(TASK GOAL)
Write out again the lines from the line with "level (\(R^2 = .71\), \(F(1, 10387)" up to and including the line with "While both formalisms", exactly as they stand below, and skip any picture.

(STORED DATA)
--------------------------------

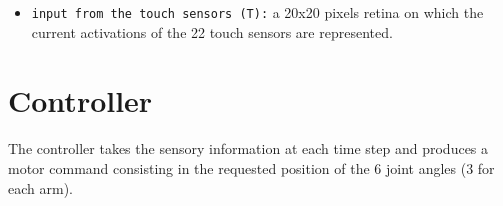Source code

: \documentclass[11pt]{article}
\begin{document}
\begin{itemize}
\begin{itemize}

%

            \item \texttt{input from the touch sensors (T):} a 20x20 pixels retina on which the current
                activations of the 22 touch sensors are represented.

%
%
%
%
%
%

        \end{itemize}

\end{itemize}



\section{Controller} 
\label{sec:controller}

The controller takes the sensory information at each time step and produces a motor command consisting in the requested
position of the 6 joint angles (3 for each arm).
\end{document}
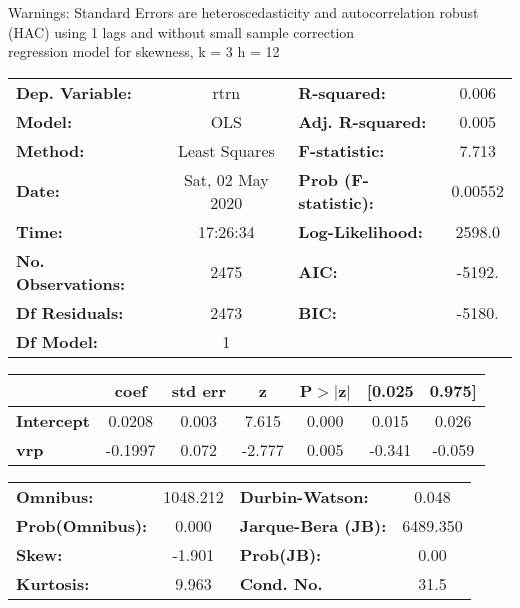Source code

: Warnings: \newline
 [1] Standard Errors are heteroscedasticity and autocorrelation robust (HAC) using 1 lags and without small sample correction\\ 

regression model for skewness, k = 3 h = 12\begin{center}
\begin{tabular}{lclc}
\toprule
\textbf{Dep. Variable:}    &       rtrn       & \textbf{  R-squared:         } &     0.006   \\
\textbf{Model:}            &       OLS        & \textbf{  Adj. R-squared:    } &     0.005   \\
\textbf{Method:}           &  Least Squares   & \textbf{  F-statistic:       } &     7.713   \\
\textbf{Date:}             & Sat, 02 May 2020 & \textbf{  Prob (F-statistic):} &  0.00552    \\
\textbf{Time:}             &     17:26:34     & \textbf{  Log-Likelihood:    } &    2598.0   \\
\textbf{No. Observations:} &        2475      & \textbf{  AIC:               } &    -5192.   \\
\textbf{Df Residuals:}     &        2473      & \textbf{  BIC:               } &    -5180.   \\
\textbf{Df Model:}         &           1      & \textbf{                     } &             \\
\bottomrule
\end{tabular}
\begin{tabular}{lcccccc}
                   & \textbf{coef} & \textbf{std err} & \textbf{z} & \textbf{P$> |$z$|$} & \textbf{[0.025} & \textbf{0.975]}  \\
\midrule
\textbf{Intercept} &       0.0208  &        0.003     &     7.615  &         0.000        &        0.015    &        0.026     \\
\textbf{vrp}       &      -0.1997  &        0.072     &    -2.777  &         0.005        &       -0.341    &       -0.059     \\
\bottomrule
\end{tabular}
\begin{tabular}{lclc}
\textbf{Omnibus:}       & 1048.212 & \textbf{  Durbin-Watson:     } &    0.048  \\
\textbf{Prob(Omnibus):} &   0.000  & \textbf{  Jarque-Bera (JB):  } & 6489.350  \\
\textbf{Skew:}          &  -1.901  & \textbf{  Prob(JB):          } &     0.00  \\
\textbf{Kurtosis:}      &   9.963  & \textbf{  Cond. No.          } &     31.5  \\
\bottomrule
\end{tabular}
\end{center}

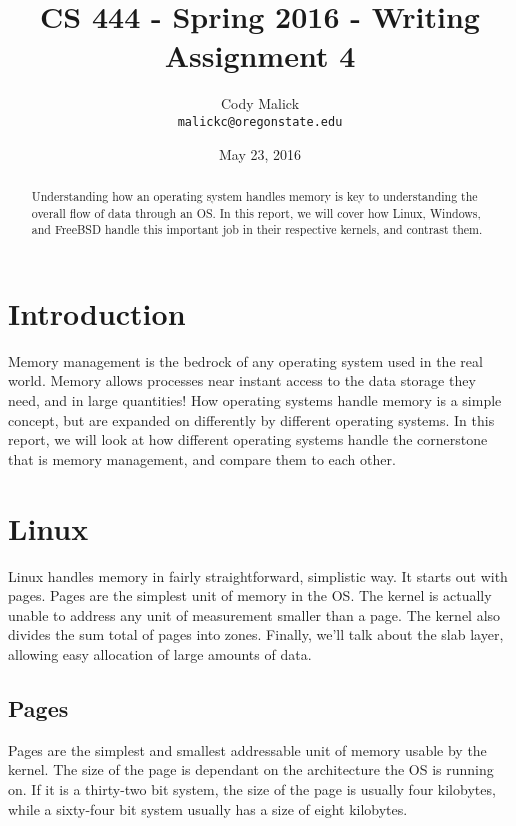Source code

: \documentclass[10pt,letterpaper,onecolumn,draftclsnofoot]{IEEEtran}
\begin{document}
  \begin{titlepage}
    \title{CS 444 - Spring 2016 - Writing Assignment 4}
    \author{Cody Malick\\
    \texttt{malickc@oregonstate.edu}}
    \date{May 23, 2016}
    \maketitle
    \vspace{4cm}
    \begin{abstract}
      \noindent Understanding how an operating system handles memory is key
      to understanding the overall flow of data through an OS. In this report,
      we will cover how Linux, Windows, and FreeBSD handle this important job
      in their respective kernels, and contrast them.
    \end{abstract}
  \end{titlepage}

  \tableofcontents
  \clearpage
  \section{Introduction}
  Memory management is the bedrock of any operating system used in the real
  world. Memory allows processes near instant access to the data storage they
  need, and in large quantities! How operating systems handle memory is a simple
  concept, but are expanded on differently by different operating systems. In 
  this report, we will look at how different operating systems handle the
  cornerstone that is memory management, and compare them to each other. 
  
  \section{Linux}
	Linux handles memory in fairly straightforward, simplistic way. It
	starts out with pages. Pages are the simplest unit of memory in the OS.
	The kernel is actually unable to address any unit of measurement smaller
	than a page. The kernel also divides the sum total of pages into zones.
	Finally, we'll talk about the slab layer, allowing easy allocation of
	large amounts of data.
  \subsection{Pages}
  	Pages are the simplest and smallest addressable unit of memory usable
	by the kernel. The size of the page is dependant on the architecture
	the OS is running on. If it is a thirty-two bit system, the size of the
	page is usually four kilobytes, while a sixty-four bit system usually
	has a size of eight kilobytes. \cite{robertlove2010}
\end{document}
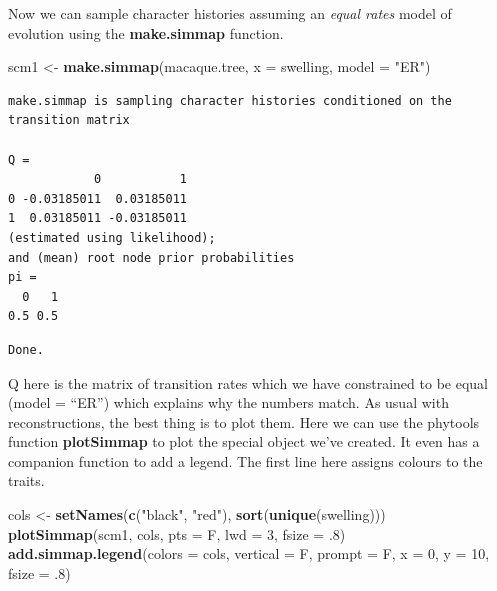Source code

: \documentclass[
]{book}
\newenvironment{Shaded}{\begin{snugshade}}{\end{snugshade}}
\newcommand{\DataTypeTok}[1]{\textcolor[rgb]{0.13,0.29,0.53}{#1}}
\newcommand{\DecValTok}[1]{\textcolor[rgb]{0.00,0.00,0.81}{#1}}
\newcommand{\FloatTok}[1]{\textcolor[rgb]{0.00,0.00,0.81}{#1}}
\newcommand{\KeywordTok}[1]{\textcolor[rgb]{0.13,0.29,0.53}{\textbf{#1}}}
\newcommand{\NormalTok}[1]{#1}
\newcommand{\StringTok}[1]{\textcolor[rgb]{0.31,0.60,0.02}{#1}}
\begin{document}
Now we can sample character histories assuming an \emph{equal rates} model of evolution using the \textbf{make.simmap} function.

\begin{Shaded}
\begin{Highlighting}[]
\NormalTok{scm1 \textless{}{-}}\StringTok{ }\KeywordTok{make.simmap}\NormalTok{(macaque.tree, }\DataTypeTok{x =}\NormalTok{ swelling, }\DataTypeTok{model =} \StringTok{"ER"}\NormalTok{)}
\end{Highlighting}
\end{Shaded}

\begin{verbatim}
make.simmap is sampling character histories conditioned on the transition matrix

Q =
            0           1
0 -0.03185011  0.03185011
1  0.03185011 -0.03185011
(estimated using likelihood);
and (mean) root node prior probabilities
pi =
  0   1 
0.5 0.5 
\end{verbatim}

\begin{verbatim}
Done.
\end{verbatim}

Q here is the matrix of transition rates which we have constrained to be equal (model = ``ER'') which explains why the numbers match. As usual with reconstructions, the best thing is to plot them. Here we can use the phytools function \textbf{plotSimmap} to plot the special object we've created. It even has a companion function to add a legend. The first line here assigns colours to the traits.

\begin{Shaded}
\begin{Highlighting}[]
\NormalTok{cols \textless{}{-}}\StringTok{ }\KeywordTok{setNames}\NormalTok{(}\KeywordTok{c}\NormalTok{(}\StringTok{"black"}\NormalTok{, }\StringTok{"red"}\NormalTok{), }\KeywordTok{sort}\NormalTok{(}\KeywordTok{unique}\NormalTok{(swelling)))}
\KeywordTok{plotSimmap}\NormalTok{(scm1, cols, }\DataTypeTok{pts =}\NormalTok{ F, }\DataTypeTok{lwd =} \DecValTok{3}\NormalTok{, }\DataTypeTok{fsize =} \FloatTok{.8}\NormalTok{)}
\KeywordTok{add.simmap.legend}\NormalTok{(}\DataTypeTok{colors =}\NormalTok{ cols, }\DataTypeTok{vertical =}\NormalTok{ F, }\DataTypeTok{prompt =}\NormalTok{ F, }\DataTypeTok{x =} \DecValTok{0}\NormalTok{, }\DataTypeTok{y =} \DecValTok{10}\NormalTok{, }\DataTypeTok{fsize =} \FloatTok{.8}\NormalTok{)}
\end{Highlighting}
\end{Shaded}
\end{document}
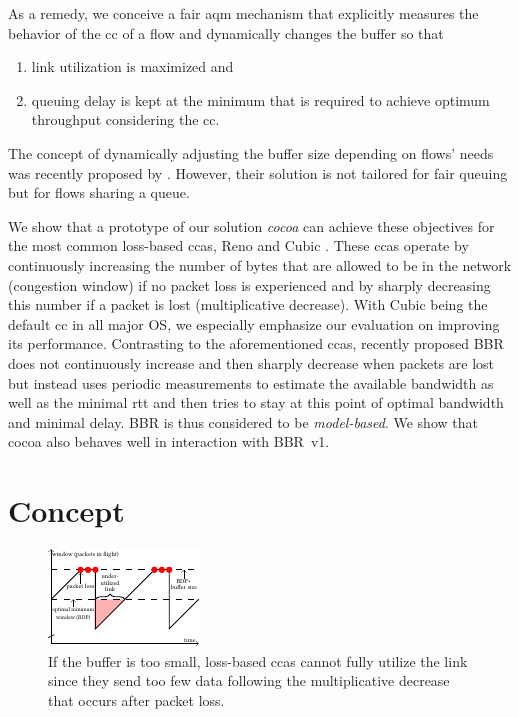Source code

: \documentclass[10pt,sigconf,letterpaper,dvipsnames\ifx\removeHeaders\tempYes ,nonacm\fi]{acmart}
\begin{document}
As a remedy, we conceive a fair \gls{aqm} mechanism that explicitly measures the behavior of the \gls{cc} of a flow and dynamically changes the buffer so that 
\begin{enumerate}[topsep=0pt,wide,labelwidth=!,labelindent=0pt]
\item link utilization is maximized and
\item queuing delay is kept at the minimum that is required to achieve optimum throughput considering the \gls{cc}.
\end{enumerate}
The concept of dynamically adjusting the buffer size depending on flows' needs was recently proposed by \cite{bless_policy-oriented_2018}. However, their solution is not tailored for fair queuing but for flows sharing a queue. 

We show that a prototype of our solution \textit{\gls{cocoa}} can achieve these objectives for the most common loss-based \glspl{cca}, Reno \cite {jacobson_congestion_1988} and Cubic \cite{ha_cubic:_2008}. These \glspl{cca} operate by continuously increasing the number of bytes that are allowed to be in the network (congestion window) if no packet loss is experienced and by sharply decreasing this number if a packet is lost (multiplicative decrease). With Cubic being the default \gls{cc} in all major OS, we especially emphasize our evaluation on improving its performance. Contrasting to the aforementioned \glspl{cca}, recently proposed BBR \cite{cardwell_bbr:_2016} does not continuously increase and then sharply decrease when packets are lost but instead uses periodic measurements to estimate the available bandwidth as well as the minimal \gls{rtt} and then tries to stay at this point of optimal bandwidth and minimal delay. BBR is thus considered to be \textit{model-based}. We show that \gls{cocoa} also behaves well in interaction with BBR~v1.

\section{Concept}

\begin{figure}[h]
\includegraphics[width=\columnwidth]{figures/cocoa_illustration_too_little.pdf}
\caption{If the buffer is too small, loss-based \glspl{cca} cannot fully utilize the link since they send too few data following the multiplicative decrease that occurs after packet loss.}
\label{fig:tooLittle}
\end{figure}
\end{document}
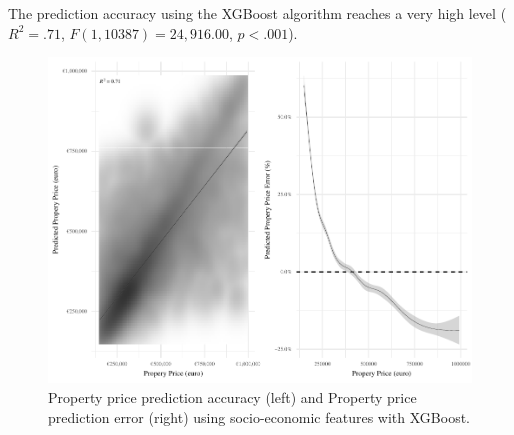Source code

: \documentclass[]{elsarticle} %
\begin{document}
The prediction accuracy using the XGBoost algorithm reaches a very high
level (\(R^2 = .71\), \(F(1, 10387) = 24,916.00\), \(p < .001\)).

\begin{figure}[H]
\includegraphics{property_price_paper_new_files/figure-latex/census-features-xgb-1} \caption{Property price prediction accuracy (left) and Property price prediction error (right) using socio-economic features with XGBoost.}\label{fig:census-features-xgb}
\end{figure}
\end{document}
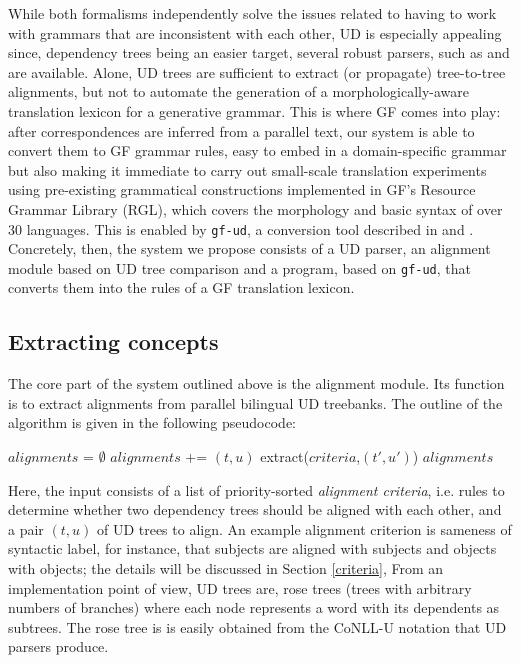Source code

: \documentclass[11pt]{article}
\begin{document}
While both formalisms independently solve the issues related to having to work with grammars that are inconsistent with each other, UD is especially appealing since, dependency trees being an easier target, several robust parsers, such as \cite{straka-etal-2016-udpipe} and \cite{chen-manning-2014-fast} are available.
Alone, UD trees are sufficient to extract (or propagate) tree-to-tree alignments, but not to automate the generation of a morphologically-aware translation lexicon for a generative grammar. 
This is where GF comes into play: after correspondences are inferred from a parallel text, our system is able to convert them to GF grammar rules, easy to embed in a domain-specific grammar but also making it immediate to carry out small-scale translation experiments using pre-existing grammatical constructions implemented in GF's Resource Grammar Library (RGL), which covers the morphology and basic syntax of over 30 languages.
This is enabled by \texttt{gf-ud}, a conversion tool described in \cite{kolachina-ranta-2016-abstract} and \cite{ranta-kolachina-2017-universal}.
Concretely, then, the system we propose consists of a UD parser, an alignment module based on UD tree comparison and a program, based on \texttt{gf-ud}, that converts them into the rules of a GF translation lexicon.

\subsection{Extracting concepts} 
The core part of the system outlined above is the alignment module. 
Its function is to extract alignments from parallel bilingual UD treebanks.
The outline of the algorithm is given in the following pseudocode:

\begin{algorithm} 
  \small
  \begin{algorithmic}
    \State $alignments$ = $\emptyset$
        \State $alignments$ += $(t,u)$
          \State extract($criteria$,$(t',u')$)
        \EndFor
    \EndIf
    \Return $alignments$
  \EndProcedure
  \end{algorithmic}
  \end{algorithm}

Here, the input consists of a list of priority-sorted \textit{alignment criteria}, i.e. rules to determine whether two dependency trees should be aligned with each other, and a pair $(t,u)$ of UD trees to align.
An example alignment criterion is sameness of syntactic label, for instance, that subjects are aligned with subjects and objects with objects; the details will be discussed in Section \ref{criteria},  
From an implementation point of view, UD trees are, rose trees (trees with arbitrary numbers of branches) where each node represents a word with its dependents as subtrees.
The rose tree is is easily obtained from the CoNLL-U notation that UD parsers produce.
\end{document}
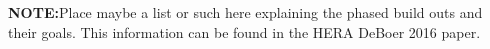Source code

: \documentclass[a0,landscape]{a0poster}
\begin{document}
\begin{multicols}{4}
\textbf{NOTE:}Place maybe a list or such here explaining the phased build outs and their goals. This information can be found in the HERA DeBoer 2016 paper.






\color{DarkSlateGray} %








\end{multicols}
\end{document}
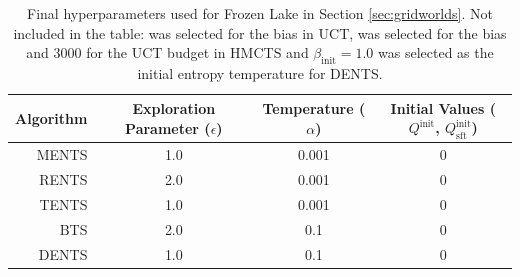         \begin{table}[]
            \centering
            \begin{tabular}{r|ccc} 
                Algorithm   & Exploration Parameter ($\epsilon$)    & Temperature ($\alpha$)    & Initial Values ($Q^{\text{init}}$, $Q^{\text{init}}_{\text{sft}}$)    \\
                \hline
                MENTS       & 1.0                                   & 0.001                     & 0                                                                     \\
                RENTS       & 2.0                                   & 0.001                     & 0                                                                     \\
                TENTS       & 1.0                                   & 0.001                     & 0                                                                     \\
                BTS         & 2.0                                   & 0.1                       & 0                                                                     \\
                DENTS       & 1.0                                   & 0.1                       & 0                                                                     \\
            \end{tabular}
            \caption[Final hyperparameters used for Frozen Lake in Section \ref{sec:gridworlds}]{Final hyperparameters used for Frozen Lake in Section \ref{sec:gridworlds}. Not included in the table: %
             was selected for the bias in UCT, %
              was selected for the bias and 3000 for the UCT budget in HMCTS and $\beta_{\text{init}}=1.0$ was selected as the initial entropy temperature for DENTS. \label{table:hyper_fl}}
        \end{table}
    
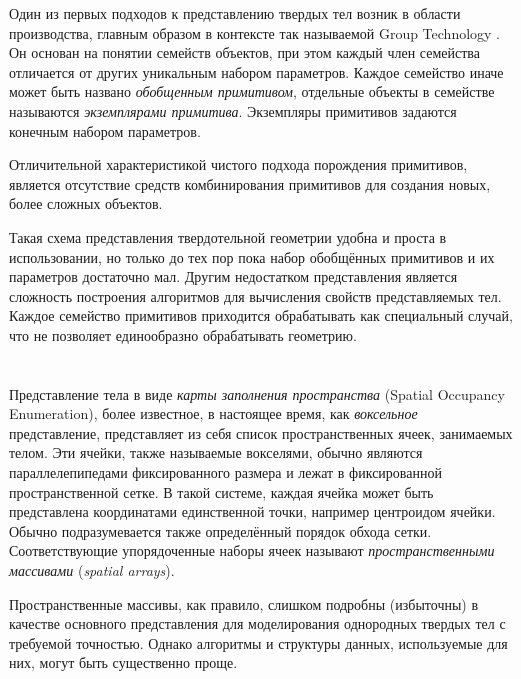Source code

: Один из первых подходов к представлению твердых тел возник в области производства, главным образом в контексте так называемой Group Technology \cite{Gall73}. Он основан на понятии семейств объектов, при этом каждый член семейства отличается от других уникальным набором параметров. Каждое семейство иначе может быть названо \textit{обобщенным примитивом}, отдельные объекты в семействе называются \textit{экземплярами примитива}. Экземпляры примитивов задаются конечным набором параметров.

Отличительной характеристикой чистого подхода порождения примитивов, является отсутствие средств комбинирования примитивов для создания новых, более сложных объектов.

Такая схема представления твердотельной геометрии удобна и проста в использовании, но только до тех пор пока набор обобщённых примитивов и их параметров достаточно мал. Другим недостатком представления является сложность построения алгоритмов для вычисления свойств представляемых тел. Каждое семейство примитивов приходится обрабатывать как специальный случай, что не позволяет единообразно обрабатывать геометрию.

\section{} \label{sect_spatial_occupancy_enum}

Представление тела в виде \textit{карты заполнения пространства} (Spatial Occupancy Enumeration), более известное, в настоящее время, как \textit{воксельное} представление, представляет из себя список пространственных ячеек, занимаемых телом. Эти ячейки, также называемые вокселями, обычно являются параллелепипедами фиксированного размера и лежат в фиксированной пространственной сетке. В такой системе, каждая ячейка может быть представлена координатами единственной точки, например центроидом ячейки. Обычно подразумевается также определённый порядок обхода сетки. Соответствующие упорядоченные наборы ячеек называют \textit{пространственными массивами} (\textit{spatial arrays}).

Пространственные массивы, как правило, слишком подробны (избыточны) в качестве основного представления для моделирования однородных твердых тел с требуемой точностью. Однако алгоритмы и структуры данных, используемые для них, могут быть существенно проще.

--------------------------------

(ANSWER TO THE EXERCISE)
level (\(R^2 = .71\), \(F(1, 10387) = 24,916.00\), \(p < .001\)).

\begin{figure}[H]
\includegraphics{property_price_paper_new_files/figure-latex/census-features-xgb-1} \caption{Property price prediction accuracy (left) and Property price prediction error (right) using socio-economic features with XGBoost.}\label{fig:census-features-xgb}
\end{figure}
\end{document}
Source code

: \documentclass[11pt]{article}
\begin{document}
While both formalisms independently solve the issues related to having to work with grammars that are inconsistent with each other, UD is especially appealing since, dependency trees being an easier target, several robust parsers, such as \cite{straka-etal-2016-udpipe} and \cite{chen-manning-2014-fast} are available.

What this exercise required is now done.